The answer should consist of every line in the material below that has the word "linecap".

══ Data records

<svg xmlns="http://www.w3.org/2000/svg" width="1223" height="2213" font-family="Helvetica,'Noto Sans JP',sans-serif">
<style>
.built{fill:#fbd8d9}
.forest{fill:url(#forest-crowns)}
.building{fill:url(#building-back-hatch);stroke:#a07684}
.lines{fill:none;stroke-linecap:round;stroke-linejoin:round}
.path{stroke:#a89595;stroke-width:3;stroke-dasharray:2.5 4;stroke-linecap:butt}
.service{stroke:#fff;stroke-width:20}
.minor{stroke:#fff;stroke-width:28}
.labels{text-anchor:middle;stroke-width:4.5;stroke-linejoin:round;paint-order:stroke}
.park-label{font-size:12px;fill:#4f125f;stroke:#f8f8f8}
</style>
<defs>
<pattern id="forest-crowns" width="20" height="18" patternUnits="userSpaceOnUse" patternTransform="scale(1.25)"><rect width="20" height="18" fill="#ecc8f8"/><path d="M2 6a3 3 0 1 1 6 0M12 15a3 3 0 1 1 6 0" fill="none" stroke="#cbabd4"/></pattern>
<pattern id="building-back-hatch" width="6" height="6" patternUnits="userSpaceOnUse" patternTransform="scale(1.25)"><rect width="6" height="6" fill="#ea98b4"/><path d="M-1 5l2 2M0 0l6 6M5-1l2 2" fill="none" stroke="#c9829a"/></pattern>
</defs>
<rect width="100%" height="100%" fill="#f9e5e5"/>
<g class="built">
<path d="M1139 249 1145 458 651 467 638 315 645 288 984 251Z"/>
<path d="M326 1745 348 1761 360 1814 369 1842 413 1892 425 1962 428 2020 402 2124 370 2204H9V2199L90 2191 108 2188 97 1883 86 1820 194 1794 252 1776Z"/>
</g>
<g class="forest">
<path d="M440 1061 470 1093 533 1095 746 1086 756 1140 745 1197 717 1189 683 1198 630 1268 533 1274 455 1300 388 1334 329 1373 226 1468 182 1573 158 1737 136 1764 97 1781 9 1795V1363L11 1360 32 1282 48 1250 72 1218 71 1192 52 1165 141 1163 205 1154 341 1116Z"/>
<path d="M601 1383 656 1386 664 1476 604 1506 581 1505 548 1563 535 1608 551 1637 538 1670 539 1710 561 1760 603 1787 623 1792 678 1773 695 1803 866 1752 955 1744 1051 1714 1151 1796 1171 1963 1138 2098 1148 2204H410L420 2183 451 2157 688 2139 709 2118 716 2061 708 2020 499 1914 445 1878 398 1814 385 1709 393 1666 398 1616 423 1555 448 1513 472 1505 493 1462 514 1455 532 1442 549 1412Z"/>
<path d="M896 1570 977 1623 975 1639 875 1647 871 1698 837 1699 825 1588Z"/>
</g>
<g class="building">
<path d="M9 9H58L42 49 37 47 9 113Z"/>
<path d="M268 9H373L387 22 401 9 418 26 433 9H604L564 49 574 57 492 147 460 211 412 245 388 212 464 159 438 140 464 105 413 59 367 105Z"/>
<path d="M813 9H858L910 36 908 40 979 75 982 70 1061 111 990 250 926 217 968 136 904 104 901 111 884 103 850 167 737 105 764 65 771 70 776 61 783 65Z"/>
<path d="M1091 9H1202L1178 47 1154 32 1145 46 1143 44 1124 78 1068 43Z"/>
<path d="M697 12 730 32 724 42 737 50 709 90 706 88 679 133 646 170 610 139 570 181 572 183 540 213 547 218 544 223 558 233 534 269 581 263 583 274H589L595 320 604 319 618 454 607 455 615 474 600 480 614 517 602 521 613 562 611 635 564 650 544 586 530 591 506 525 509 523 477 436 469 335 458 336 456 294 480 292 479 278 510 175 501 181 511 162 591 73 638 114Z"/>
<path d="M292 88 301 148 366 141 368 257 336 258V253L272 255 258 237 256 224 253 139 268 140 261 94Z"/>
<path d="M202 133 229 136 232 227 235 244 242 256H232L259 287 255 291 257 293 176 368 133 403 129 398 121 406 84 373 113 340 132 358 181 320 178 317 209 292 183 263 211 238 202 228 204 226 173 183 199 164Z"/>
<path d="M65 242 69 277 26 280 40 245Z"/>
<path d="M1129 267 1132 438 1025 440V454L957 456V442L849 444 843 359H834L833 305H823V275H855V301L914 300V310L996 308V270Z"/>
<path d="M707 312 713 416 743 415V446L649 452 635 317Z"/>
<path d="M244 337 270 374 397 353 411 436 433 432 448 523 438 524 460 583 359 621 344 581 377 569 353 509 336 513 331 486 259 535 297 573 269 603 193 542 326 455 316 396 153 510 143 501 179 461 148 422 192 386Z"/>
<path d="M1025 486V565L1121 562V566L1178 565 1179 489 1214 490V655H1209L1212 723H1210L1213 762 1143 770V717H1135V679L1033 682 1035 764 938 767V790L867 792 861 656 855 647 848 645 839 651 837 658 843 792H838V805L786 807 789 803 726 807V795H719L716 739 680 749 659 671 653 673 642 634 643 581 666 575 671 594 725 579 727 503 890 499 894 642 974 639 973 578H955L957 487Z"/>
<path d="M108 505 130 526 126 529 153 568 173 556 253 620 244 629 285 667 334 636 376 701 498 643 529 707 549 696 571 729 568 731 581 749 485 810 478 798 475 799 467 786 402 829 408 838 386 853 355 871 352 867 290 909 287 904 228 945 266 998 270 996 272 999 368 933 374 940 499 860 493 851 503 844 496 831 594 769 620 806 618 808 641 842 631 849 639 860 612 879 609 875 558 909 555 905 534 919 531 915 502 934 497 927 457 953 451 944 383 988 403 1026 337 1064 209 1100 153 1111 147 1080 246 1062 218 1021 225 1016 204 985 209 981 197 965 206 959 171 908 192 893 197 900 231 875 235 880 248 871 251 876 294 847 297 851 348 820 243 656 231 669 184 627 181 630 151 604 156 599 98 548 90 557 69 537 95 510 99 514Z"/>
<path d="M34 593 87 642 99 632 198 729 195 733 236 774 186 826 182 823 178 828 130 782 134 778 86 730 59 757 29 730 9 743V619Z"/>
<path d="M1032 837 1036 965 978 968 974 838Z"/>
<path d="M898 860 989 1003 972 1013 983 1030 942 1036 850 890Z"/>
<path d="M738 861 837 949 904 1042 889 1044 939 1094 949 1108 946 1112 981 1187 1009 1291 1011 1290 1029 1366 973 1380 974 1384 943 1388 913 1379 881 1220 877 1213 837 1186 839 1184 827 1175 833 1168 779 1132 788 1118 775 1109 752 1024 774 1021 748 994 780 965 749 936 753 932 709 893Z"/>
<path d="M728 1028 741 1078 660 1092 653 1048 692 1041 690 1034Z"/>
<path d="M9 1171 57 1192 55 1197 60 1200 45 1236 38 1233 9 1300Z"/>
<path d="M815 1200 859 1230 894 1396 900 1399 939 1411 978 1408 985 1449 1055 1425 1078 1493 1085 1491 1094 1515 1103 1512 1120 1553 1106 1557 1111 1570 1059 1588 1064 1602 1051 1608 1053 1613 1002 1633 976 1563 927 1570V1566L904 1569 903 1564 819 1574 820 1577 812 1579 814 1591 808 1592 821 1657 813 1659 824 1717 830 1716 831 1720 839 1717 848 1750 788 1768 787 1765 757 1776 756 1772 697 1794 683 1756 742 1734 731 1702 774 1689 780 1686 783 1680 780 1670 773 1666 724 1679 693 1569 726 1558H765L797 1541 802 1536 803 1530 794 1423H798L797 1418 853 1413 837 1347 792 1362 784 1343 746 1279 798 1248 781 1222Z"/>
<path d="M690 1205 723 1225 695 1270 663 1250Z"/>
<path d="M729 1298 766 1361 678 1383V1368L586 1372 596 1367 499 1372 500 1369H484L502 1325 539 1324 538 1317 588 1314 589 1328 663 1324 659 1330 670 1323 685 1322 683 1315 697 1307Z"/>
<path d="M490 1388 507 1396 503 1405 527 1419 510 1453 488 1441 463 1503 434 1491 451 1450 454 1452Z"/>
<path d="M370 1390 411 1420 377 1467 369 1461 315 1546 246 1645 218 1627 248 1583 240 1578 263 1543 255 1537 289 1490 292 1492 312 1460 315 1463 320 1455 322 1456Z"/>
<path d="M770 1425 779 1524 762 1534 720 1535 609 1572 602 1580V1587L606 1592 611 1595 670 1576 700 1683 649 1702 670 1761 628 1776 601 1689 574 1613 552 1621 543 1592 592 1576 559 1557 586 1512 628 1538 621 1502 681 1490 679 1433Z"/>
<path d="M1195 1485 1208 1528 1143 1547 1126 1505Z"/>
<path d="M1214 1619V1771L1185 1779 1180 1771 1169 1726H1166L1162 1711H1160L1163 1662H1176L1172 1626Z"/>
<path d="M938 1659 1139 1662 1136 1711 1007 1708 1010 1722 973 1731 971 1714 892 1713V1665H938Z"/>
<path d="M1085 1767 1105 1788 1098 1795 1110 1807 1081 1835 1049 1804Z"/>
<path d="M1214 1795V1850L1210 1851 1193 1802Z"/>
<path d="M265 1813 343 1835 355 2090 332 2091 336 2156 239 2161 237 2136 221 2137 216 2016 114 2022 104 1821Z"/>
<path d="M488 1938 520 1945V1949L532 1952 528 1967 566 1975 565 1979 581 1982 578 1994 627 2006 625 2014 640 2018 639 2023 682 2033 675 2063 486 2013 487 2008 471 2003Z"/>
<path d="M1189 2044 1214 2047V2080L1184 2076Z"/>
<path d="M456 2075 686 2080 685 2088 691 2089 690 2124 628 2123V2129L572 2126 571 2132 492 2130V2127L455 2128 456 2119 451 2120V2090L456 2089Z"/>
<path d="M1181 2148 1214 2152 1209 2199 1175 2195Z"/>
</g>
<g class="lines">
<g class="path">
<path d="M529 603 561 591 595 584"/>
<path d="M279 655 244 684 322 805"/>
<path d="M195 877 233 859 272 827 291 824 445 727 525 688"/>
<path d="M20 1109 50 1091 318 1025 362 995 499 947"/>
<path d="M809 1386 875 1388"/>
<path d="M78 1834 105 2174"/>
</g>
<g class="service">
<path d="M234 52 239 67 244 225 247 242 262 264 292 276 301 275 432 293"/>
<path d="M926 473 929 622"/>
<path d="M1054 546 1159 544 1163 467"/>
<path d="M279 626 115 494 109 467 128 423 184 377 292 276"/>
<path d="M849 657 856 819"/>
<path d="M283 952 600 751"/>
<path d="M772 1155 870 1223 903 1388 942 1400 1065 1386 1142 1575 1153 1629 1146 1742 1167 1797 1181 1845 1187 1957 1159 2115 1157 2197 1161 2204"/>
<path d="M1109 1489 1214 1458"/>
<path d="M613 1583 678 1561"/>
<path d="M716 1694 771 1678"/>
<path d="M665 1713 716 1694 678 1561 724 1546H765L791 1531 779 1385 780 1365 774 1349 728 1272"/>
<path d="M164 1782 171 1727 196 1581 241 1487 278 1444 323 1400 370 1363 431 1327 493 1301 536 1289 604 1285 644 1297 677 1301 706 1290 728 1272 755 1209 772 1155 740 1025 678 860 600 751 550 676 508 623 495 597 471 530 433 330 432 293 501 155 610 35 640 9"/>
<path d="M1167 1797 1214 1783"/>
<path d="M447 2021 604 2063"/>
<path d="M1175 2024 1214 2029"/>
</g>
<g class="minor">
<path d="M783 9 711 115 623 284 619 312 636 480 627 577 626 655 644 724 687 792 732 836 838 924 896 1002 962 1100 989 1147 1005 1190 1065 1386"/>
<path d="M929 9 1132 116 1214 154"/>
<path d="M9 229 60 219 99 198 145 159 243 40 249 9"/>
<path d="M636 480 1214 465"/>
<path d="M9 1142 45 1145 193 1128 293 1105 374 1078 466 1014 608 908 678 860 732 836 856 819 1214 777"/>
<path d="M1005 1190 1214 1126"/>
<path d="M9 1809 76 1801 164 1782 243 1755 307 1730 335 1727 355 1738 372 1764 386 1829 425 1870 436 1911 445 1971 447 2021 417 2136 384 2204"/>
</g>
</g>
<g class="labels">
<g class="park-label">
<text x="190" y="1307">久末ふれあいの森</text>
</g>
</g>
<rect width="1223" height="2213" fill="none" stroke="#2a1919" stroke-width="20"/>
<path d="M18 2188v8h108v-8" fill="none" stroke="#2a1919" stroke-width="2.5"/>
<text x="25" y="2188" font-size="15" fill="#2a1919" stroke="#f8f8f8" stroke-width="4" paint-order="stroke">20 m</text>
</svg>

════

Result for this exercise –
.lines{fill:none;stroke-linecap:round;stroke-linejoin:round}
.path{stroke:#a89595;stroke-width:3;stroke-dasharray:2.5 4;stroke-linecap:butt}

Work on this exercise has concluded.